В продолжение о коммуникативной эмоциональной ущербности. В Лондоне он долго не мог найти любовного приключения, девушки, которой можно увлечься. Это при его тогдашних деньгах, талантах и связях. Языковая проблема была невелика, поскольку по-французски говорила практически вся цивилизованная Европа. Ему поначалу пришлось прибегнуть к довольно механическому трюку сдачи этажа, снимаемого им дома. И из сотни претенденток он выбрал, наконец, португалку.
Пожалуй, единственное положительное свидетельство – явно превосходящий уровень свободы печати. Несмотря на то, что именно его эскапады, включая квартирную, иронизировались в газетах, он признал счастливой нацию, позволяющую себе вслух высказывать мысли.
Некий душок формализма виделся ему также в законодательной защите денежных пари в закрытых клубах спорщиков и в кулачных единоборствах на улице. Участник пари имел право запретить оказание медицинской помощи умирающему бойцу.

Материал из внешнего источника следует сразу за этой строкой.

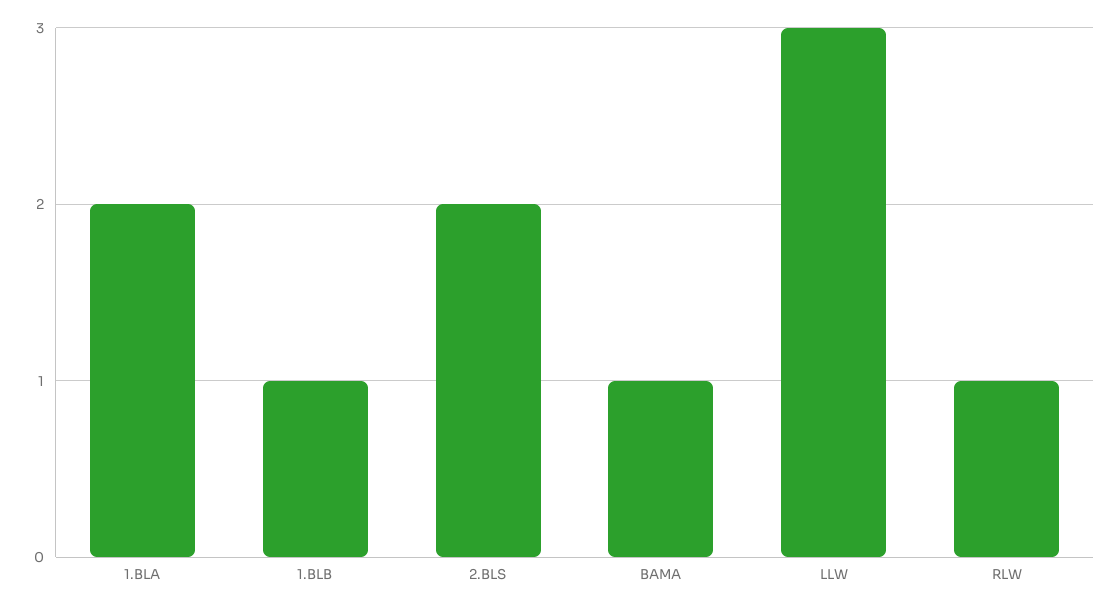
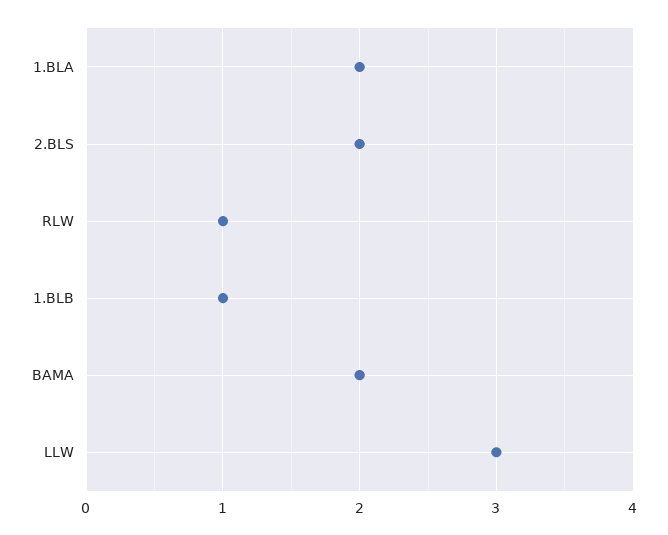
  {
    "1.BLA": 2,
    "1.BLB": 1,
    "2.BLS": 2,
-   "BAMA": 1,
+   "BAMA": 2,
    "LLW": 3,
    "RLW": 1
  }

Низкий уровень религиозного традиционализма. Каждый день легко создавалась новая к бесчисленному множеству протестантских сект путем какого-нибудь дополнительного акцента в библии и проповеднических проб в публичном месте. Мне кажется, положение нисколько не изменилось к сегодняшнему дню. Мое отношение к нему, впрочем, весьма нейтральное. Эмигрант в любом случае обычно предпочитает свою религиозную тусовку.
В противоположность низкой религиозной власти – высокая судебная. Художник подал в суд на заказчика, отказывающегося платить на основании несходства портрета с оригиналом. Суд обязал заказчика-иностранца платить, как посягателя на законное ремесло зарабатывания на жизнь. Мужья и жены (тогда еще обе стороны) имели много возможностей разорить друг друга с помощью адвокатов и свидетелей.
Сколь формальна была судебная система, столь же формальны и средства ее нарушения. В витринах уличных лавок можно было встретить почти открытое предложение лжесвидетельства за деньги.
Что до меня, то теперь мне со всей ясностью вспомнилась разница с тем же монреальским климатом, где я в первые же дни приезда, не имея связей и очень слабо говоря по-французски, легко обращался с прохожими, сразу нашёл русские кешевые работы и мутки и за две недели сошелся с людьми пишущими. В Штатах меня поразило хамство и агрессивность, но порадовала меньшая доля улыбчивого лицемерия, которое, безусловно, коммуникацию тормозит. В Сиэтле я дружил с тусовкой подростков, работающих летом в торговом центре, и наблюдал их столь привычные пути общения – личные договоры о подменах, совместные перекуры, походы на пляж, приколы и любовные истории. Это полная противоположность опыту моего товарища, уже месяц проработавшего даунтаунском моле Ванкувера. А вот квартиры искал, общаясь со стариками управдомами. Сияющего грека или экспрессивного француза сразу отличить. Разговор складывается непринужденно. А с местными, за редким исключением, хочется поскорее попрощаться. Прежде я не имел достаточно уверенности для артикуляции особенности нашего региона, поскольку был, кроме Совка и Ванкувера, лишь в Штатах, Монреале, Китае и Гонконге, а, следовательно, опасался принять случайное за закономерное. Казанова же до Англии лет 20 активно путешествовал по Европе, побывав и на Ближнем Востоке. Даже в России после Англии он не нашел столько непривычного для себя, офранцузившегося итальянца. Именно это дает мне право считать нас, совков, ближе к Европе романской, а в трактовке Нового Света и Британской Колумбии, в частности, сменить фокус с дальности от Европы на близость к Британии. Хотелось бы услышать как продолжение казуальных наблюдений, так и мнение исторически начитанных людей с привлечением экономических, военных и прочих аргументов.
Борис Гарбузов, 3 сентября, 2001, среда.